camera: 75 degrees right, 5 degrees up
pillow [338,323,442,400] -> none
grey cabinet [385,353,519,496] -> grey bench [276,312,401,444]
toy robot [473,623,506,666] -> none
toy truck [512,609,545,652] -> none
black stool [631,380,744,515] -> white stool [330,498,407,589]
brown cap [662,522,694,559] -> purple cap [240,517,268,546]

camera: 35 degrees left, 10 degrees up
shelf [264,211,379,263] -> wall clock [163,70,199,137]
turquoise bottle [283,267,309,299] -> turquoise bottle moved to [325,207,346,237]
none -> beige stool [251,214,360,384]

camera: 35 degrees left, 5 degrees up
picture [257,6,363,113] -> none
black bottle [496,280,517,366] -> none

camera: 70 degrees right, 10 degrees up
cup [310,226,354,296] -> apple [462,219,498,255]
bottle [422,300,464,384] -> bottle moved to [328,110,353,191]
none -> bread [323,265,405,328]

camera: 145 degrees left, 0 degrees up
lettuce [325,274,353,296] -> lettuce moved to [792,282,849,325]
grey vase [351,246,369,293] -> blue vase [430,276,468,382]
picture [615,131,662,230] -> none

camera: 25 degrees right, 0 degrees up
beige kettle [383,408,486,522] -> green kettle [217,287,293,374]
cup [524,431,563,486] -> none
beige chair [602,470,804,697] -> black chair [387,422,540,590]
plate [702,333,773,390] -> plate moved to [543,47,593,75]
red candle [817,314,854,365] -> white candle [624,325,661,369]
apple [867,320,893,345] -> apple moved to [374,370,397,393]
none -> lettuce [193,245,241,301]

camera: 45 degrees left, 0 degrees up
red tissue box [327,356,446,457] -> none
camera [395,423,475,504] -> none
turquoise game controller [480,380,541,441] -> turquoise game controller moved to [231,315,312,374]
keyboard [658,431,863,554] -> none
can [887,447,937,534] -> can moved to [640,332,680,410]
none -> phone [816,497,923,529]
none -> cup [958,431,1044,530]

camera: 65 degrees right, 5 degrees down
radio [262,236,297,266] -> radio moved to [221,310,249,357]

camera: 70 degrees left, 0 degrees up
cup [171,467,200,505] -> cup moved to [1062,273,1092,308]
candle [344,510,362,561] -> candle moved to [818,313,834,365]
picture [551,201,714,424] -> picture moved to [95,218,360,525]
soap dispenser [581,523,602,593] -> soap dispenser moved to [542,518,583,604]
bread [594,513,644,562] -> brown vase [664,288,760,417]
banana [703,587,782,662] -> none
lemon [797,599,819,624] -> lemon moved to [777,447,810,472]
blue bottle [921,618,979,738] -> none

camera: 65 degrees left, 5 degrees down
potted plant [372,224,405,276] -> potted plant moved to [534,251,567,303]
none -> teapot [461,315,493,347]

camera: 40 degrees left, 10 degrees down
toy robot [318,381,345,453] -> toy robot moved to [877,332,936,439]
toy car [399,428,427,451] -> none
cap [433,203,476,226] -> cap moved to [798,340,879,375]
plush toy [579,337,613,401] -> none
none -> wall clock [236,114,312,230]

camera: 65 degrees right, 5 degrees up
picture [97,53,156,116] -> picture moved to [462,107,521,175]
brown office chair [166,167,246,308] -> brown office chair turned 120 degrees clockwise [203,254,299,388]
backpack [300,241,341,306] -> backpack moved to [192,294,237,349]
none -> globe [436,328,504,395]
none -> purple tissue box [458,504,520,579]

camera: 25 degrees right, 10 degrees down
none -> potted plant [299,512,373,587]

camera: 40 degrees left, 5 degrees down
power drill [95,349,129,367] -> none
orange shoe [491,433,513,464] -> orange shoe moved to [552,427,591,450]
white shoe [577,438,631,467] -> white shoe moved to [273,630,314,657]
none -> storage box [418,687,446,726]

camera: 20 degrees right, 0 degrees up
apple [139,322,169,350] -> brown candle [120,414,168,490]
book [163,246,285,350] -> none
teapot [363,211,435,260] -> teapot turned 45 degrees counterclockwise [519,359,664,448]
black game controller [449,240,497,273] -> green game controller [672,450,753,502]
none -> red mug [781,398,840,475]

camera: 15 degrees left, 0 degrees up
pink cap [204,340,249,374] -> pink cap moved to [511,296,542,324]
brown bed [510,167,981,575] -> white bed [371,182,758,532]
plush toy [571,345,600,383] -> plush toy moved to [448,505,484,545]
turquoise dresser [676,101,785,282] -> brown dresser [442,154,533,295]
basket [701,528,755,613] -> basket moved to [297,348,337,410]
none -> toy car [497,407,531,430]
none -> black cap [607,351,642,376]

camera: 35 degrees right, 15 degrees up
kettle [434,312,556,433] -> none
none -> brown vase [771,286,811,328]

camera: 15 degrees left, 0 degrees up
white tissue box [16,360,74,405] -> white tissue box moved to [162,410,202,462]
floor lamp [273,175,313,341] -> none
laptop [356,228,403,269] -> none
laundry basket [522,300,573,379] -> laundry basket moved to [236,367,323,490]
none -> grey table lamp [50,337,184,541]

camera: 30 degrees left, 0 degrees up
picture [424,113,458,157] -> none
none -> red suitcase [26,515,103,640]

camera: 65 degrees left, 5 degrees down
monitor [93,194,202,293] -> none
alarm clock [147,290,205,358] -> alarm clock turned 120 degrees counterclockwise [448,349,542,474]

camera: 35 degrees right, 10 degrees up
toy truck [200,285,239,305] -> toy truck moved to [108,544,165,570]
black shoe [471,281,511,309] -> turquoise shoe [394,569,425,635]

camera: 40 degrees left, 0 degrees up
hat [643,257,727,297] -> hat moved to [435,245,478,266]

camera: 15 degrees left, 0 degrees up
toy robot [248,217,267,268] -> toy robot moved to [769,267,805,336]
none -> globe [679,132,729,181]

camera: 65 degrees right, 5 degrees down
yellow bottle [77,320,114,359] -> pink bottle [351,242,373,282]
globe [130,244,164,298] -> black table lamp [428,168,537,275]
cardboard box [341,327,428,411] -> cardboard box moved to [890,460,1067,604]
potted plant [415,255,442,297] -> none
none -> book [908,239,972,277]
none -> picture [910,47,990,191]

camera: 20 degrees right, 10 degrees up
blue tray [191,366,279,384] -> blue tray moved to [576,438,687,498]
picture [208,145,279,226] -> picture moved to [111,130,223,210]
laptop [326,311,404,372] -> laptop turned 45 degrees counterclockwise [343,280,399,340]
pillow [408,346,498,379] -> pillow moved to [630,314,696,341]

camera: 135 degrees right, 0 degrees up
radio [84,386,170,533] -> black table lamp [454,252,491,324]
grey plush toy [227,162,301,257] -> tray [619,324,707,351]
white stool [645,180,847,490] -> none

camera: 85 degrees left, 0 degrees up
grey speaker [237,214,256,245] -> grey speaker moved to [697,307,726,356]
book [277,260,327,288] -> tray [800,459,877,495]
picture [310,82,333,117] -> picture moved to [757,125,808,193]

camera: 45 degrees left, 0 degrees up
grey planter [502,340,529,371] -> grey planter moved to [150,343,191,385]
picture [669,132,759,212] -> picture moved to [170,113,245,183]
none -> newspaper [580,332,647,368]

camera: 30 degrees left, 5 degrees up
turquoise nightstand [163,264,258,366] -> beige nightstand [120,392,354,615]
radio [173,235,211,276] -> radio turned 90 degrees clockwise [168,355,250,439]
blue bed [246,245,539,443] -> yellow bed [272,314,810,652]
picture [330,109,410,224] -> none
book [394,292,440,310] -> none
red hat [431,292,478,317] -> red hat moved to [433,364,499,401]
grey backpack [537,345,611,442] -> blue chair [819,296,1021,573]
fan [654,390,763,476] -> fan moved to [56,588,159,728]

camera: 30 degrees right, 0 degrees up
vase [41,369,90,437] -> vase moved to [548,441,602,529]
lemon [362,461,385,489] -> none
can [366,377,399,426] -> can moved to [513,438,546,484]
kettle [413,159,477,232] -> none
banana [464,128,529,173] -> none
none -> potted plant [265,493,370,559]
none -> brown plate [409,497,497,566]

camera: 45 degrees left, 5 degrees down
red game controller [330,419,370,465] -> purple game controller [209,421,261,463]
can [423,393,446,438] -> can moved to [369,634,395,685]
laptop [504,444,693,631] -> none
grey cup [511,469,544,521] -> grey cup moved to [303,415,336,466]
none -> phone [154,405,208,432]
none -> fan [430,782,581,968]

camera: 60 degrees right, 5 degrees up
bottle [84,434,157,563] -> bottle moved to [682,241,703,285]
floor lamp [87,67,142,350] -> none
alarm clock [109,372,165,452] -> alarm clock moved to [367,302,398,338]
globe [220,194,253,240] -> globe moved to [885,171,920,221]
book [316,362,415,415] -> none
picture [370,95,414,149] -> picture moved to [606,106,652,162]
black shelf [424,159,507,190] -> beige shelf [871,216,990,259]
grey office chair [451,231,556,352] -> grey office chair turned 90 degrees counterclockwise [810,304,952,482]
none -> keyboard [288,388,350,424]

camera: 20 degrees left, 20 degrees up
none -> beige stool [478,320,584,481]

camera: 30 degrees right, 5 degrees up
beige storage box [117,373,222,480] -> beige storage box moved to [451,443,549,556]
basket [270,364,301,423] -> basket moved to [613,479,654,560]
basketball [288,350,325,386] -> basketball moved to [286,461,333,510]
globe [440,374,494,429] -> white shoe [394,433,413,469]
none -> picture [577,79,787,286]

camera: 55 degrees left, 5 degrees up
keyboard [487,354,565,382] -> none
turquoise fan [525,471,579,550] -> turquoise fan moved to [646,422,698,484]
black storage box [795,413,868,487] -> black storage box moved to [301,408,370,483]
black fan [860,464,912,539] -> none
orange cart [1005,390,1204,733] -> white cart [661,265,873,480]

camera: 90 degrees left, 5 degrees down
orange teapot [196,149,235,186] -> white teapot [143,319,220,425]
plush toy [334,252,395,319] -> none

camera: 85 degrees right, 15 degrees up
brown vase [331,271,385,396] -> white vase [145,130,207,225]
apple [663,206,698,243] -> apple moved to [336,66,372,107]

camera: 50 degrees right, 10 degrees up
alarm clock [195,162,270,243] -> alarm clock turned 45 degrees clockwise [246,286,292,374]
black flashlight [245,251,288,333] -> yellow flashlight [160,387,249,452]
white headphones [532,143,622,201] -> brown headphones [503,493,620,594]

**********

_What to do_: Reproduce only the lines above, starting at the line with "camera: 25 degrees right, 0 degrees up" and ending at the line with "plate [702,333,773,390] ->", exactly as written.

_Response to this task_:
camera: 25 degrees right, 0 degrees up
beige kettle [383,408,486,522] -> green kettle [217,287,293,374]
cup [524,431,563,486] -> none
beige chair [602,470,804,697] -> black chair [387,422,540,590]
plate [702,333,773,390] -> plate moved to [543,47,593,75]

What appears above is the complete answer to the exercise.